Orphaned Processes

You may have noticed when running the examples in the last chapter that when child processes are involved, it’s no longer possible to control everything from a terminal like we’re used to.

When starting a process via a terminal, we normally have only one process writing to STDOUT, taking keyboard input, or listening for that Ctrl-C telling it to exit.

But once that process has forked child processes that all becomes a little more difficult. When you press Ctrl-C which process should exit? All of them? Only the parent?

It’s good to know about this stuff because it’s actually very easy to create orphaned processes:

fork do
  5.times do
    sleep 1
    puts "I'm an orphan!"
  end
end

abort "Parent process died..."

If you run this program from a terminal you’ll notice that since the parent process dies immediately the terminal returns you to the command prompt. At which point, it’s overwritten by the STDOUT from the child process! Strange things can start to happen when forking processes.

Abandoned Children

What happens to a child process when its parent dies?

The short answer is, nothing.
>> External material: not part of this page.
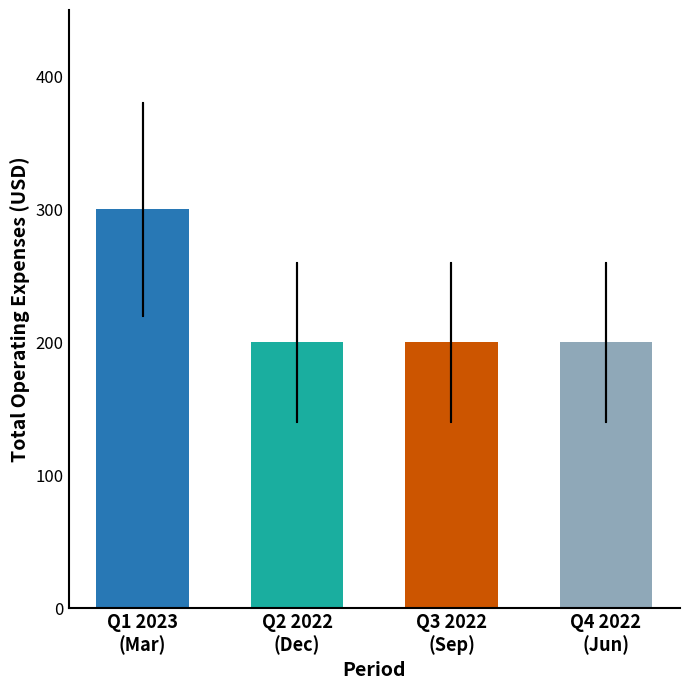

Reading right to left, extract all data points from this chart.

200	200	200	300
That is to say, the operating system doesn’t treat child processes any differently than any other processes. So, when the parent process dies the child process continues on; the parent process does not take the child down with it.

Managing Orphans

Can you still manage orphaned processes?

We’re getting a bit ahead of ourselves with this question, but it touches on two interesting concepts.

The first is something called daemon processes. Daemon processes are long running processes that are intentionally orphaned and meant to stay running forever. These are covered in detail in a later chapter.

The second interesting bit here is communicating with processes that are not attached to a terminal session. You can do this using something called Unix signals. This is also covered in more detail in a later chapter.

We’ll soon talk about how to properly manage and control child processes.